# Excerto do texto:
O OBJECTIVO DESTAS LINHAS
A língua portuguesa, uma das mais faladas em todo o mundo, é, em paralelo com a manutenção das linhas que delimitam o território continental que se mantém imutáveis há cerca de oitocentos anos, situação sem paralelo na Europa, uma das poucas e últimas manifestações claras de soberania de um povo que atravessou oceanos antes que outros o tivessem tentado, estabeleceu novas rotas de comercio entre continentes, soube fazer a ponte entre o oriente desconhecido e a Europa e continuou esse trabalho de descoberta, inovação e conhecimento até ás Américas.
O objectivo deste texto é o de alertar para a importância de defender a língua portuguesa, criar hábitos de proximidade e boa utilização da escrita e da palavra e evitar um fenómeno que muito nos preocupa, o da degeneração da língua.
Que não se entendam no texto e nos exemplos enunciados quaisquer criticas seja a quem seja.
Não sou perito em questões de letras ou da própria língua portuguesa.
Tenho da nossa língua o conhecimento essencial que a escola primária, depois o liceu e mais tarde a universidade me deu. Sou um contínuo aprendiz no que á língua portuguesa diz respeito.
A minha universidade não foi a clássica, um curso de letras. Foi a técnica, economia. Estou, portanto, longe de poder ser entendido como um pretensioso erudita a ditar sabedoria e sentenças.
Que não se conclua um sentido critico em relação a comportamentos das gerações mais jovens que possam vir a ser referidos. Pelo contrário, se há valor que muito aprecio é o respeito pela diversidade, pela diferença e pela evolução natural dos hábitos, costumes, práticas e culturas.
Mas, atento que sou á forma como a língua é tratada, como é utilizada, á sua própria evolução nos tempos, aos sinais que recolho dos profissionais da palavra, esses cujo exemplo e a prática têm um valor acrescido, os profissionais dos meios de comunicação falados ou escritos, também dos sinais que me chegam da população que progride nas áreas do conhecimento, seja das ciências, das artes ou das letras, esses, naturalmente , com obrigações igualmente acrescidas no que se refere á utilização da íngua mãe, confesso que tenho que manifestar uma enorme preocupação por um fenómeno que não posso classificar de outra forma que não seja o da galopante degeneração, adulteração e desagregação da língua portuguesa.
Inúmeras foram já as vezes em que perdi a descrição e o afastamento que deveria em situação normal manter, para alertar para incorrecções crassas, grosseiras, daquelas que em tempos idos serviam para caricaturar quem acerca do assunto estava a zero, seriam intoleráveis para um iniciado na aprendizagem do mais elementar.

# Objetivo:
Enumere as etapas de ensino que o texto sobre a defesa da língua portuguesa aponta como origem do conhecimento essencial da língua.

# Dados fornecidos:
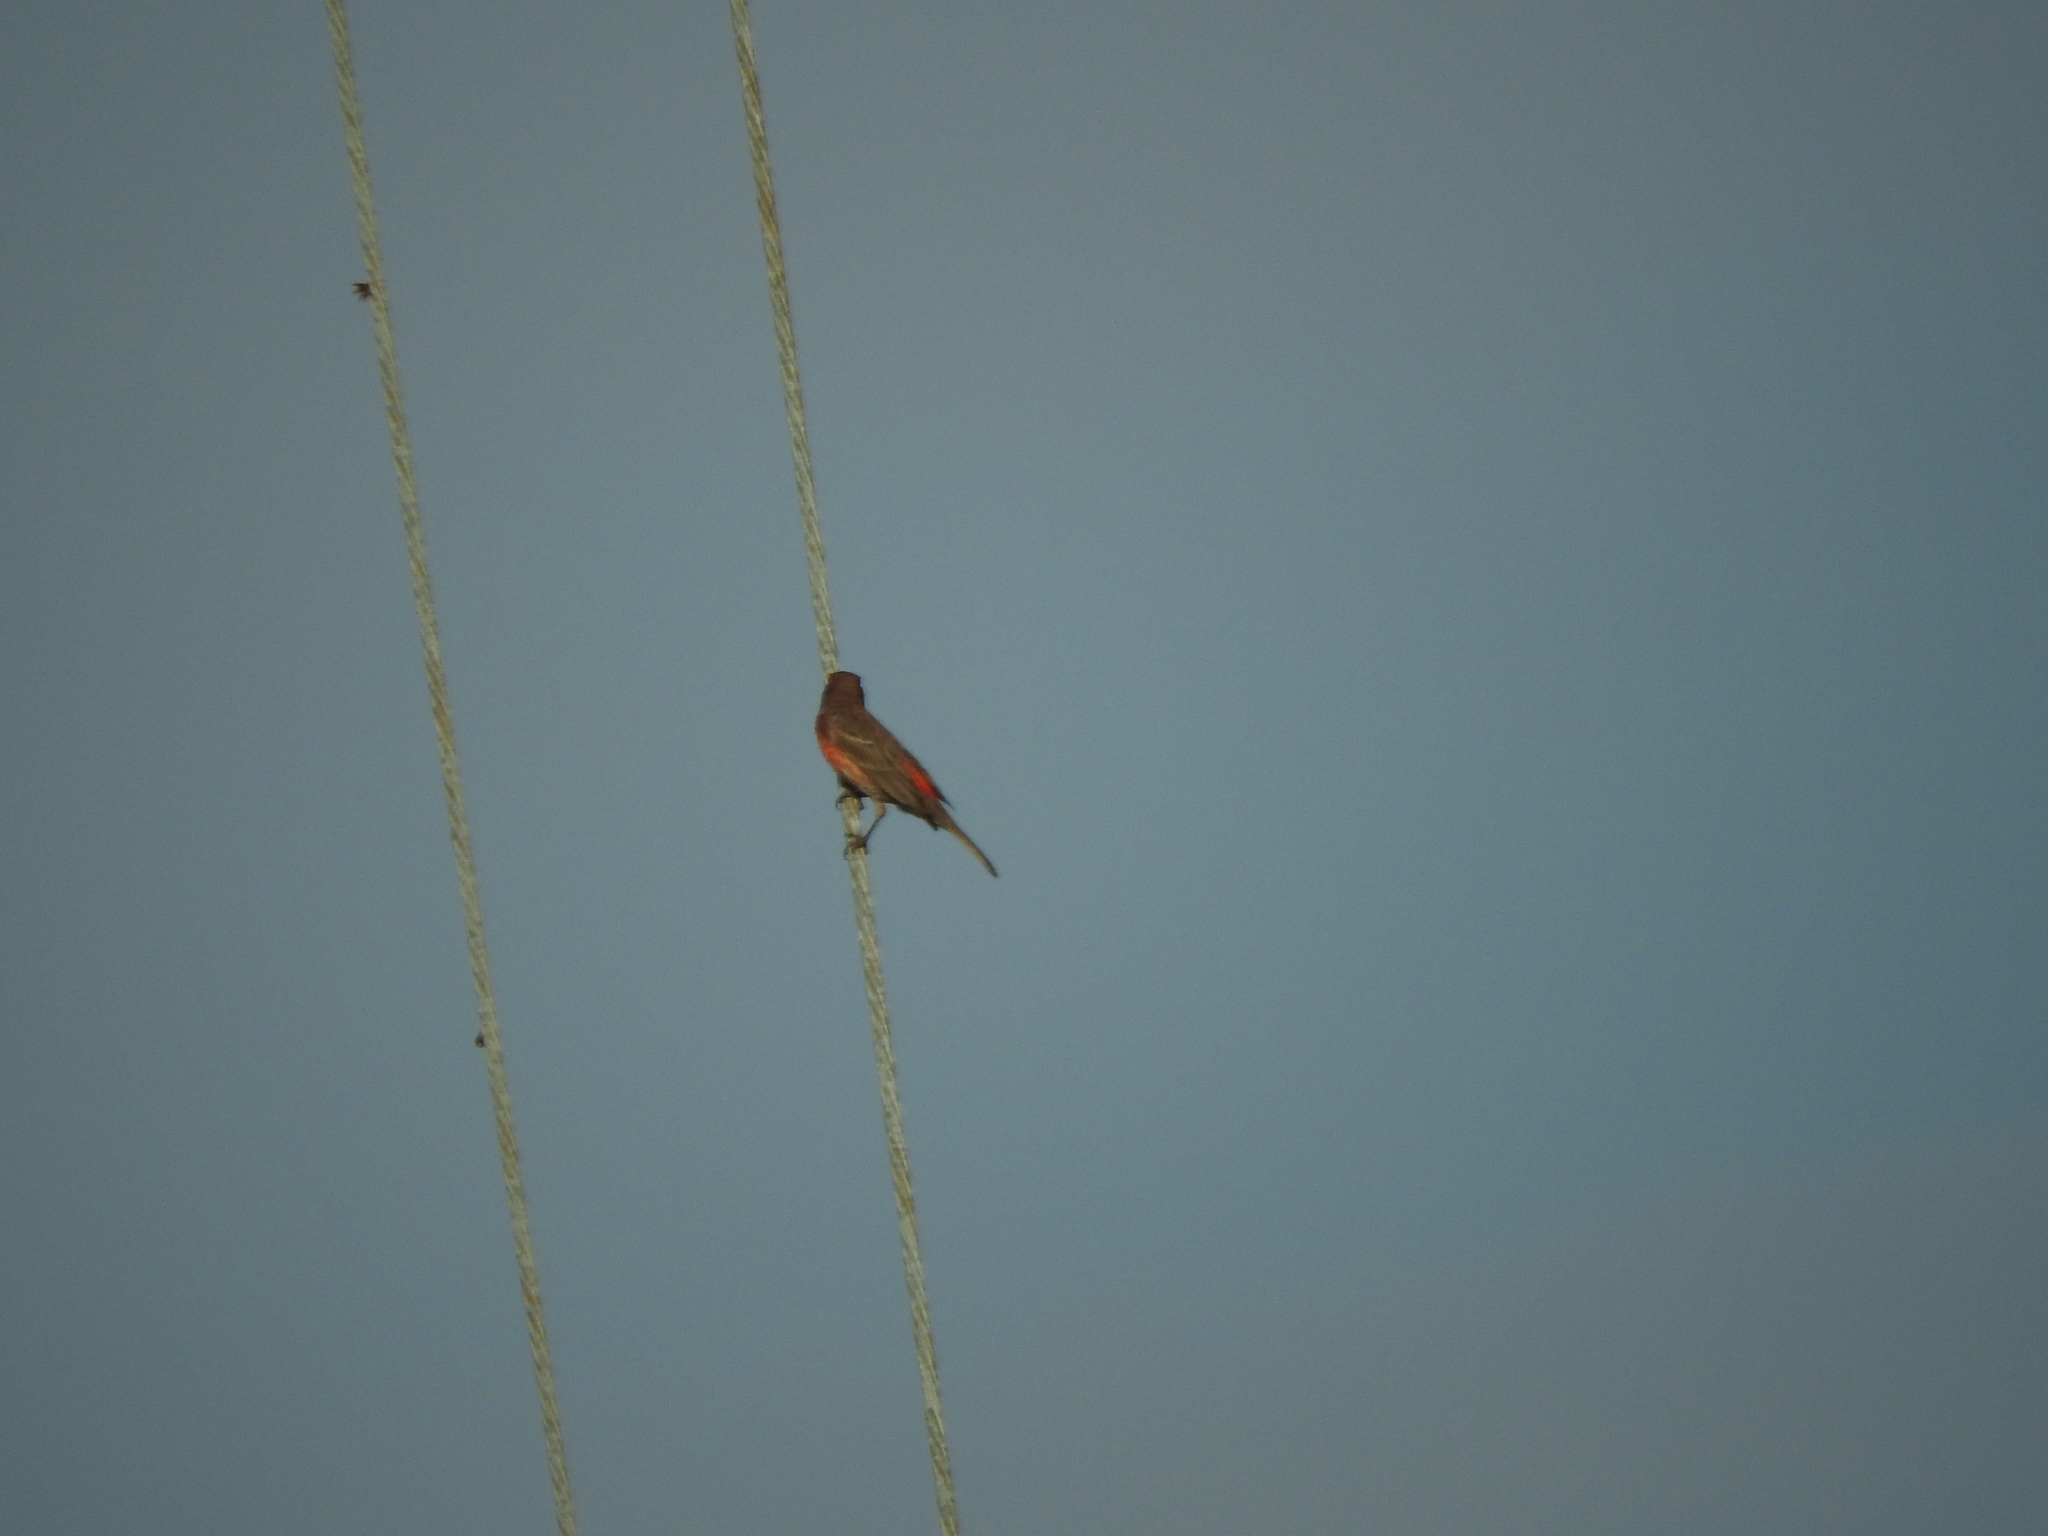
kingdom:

# Resolução:
Escola primária, liceu e universidade.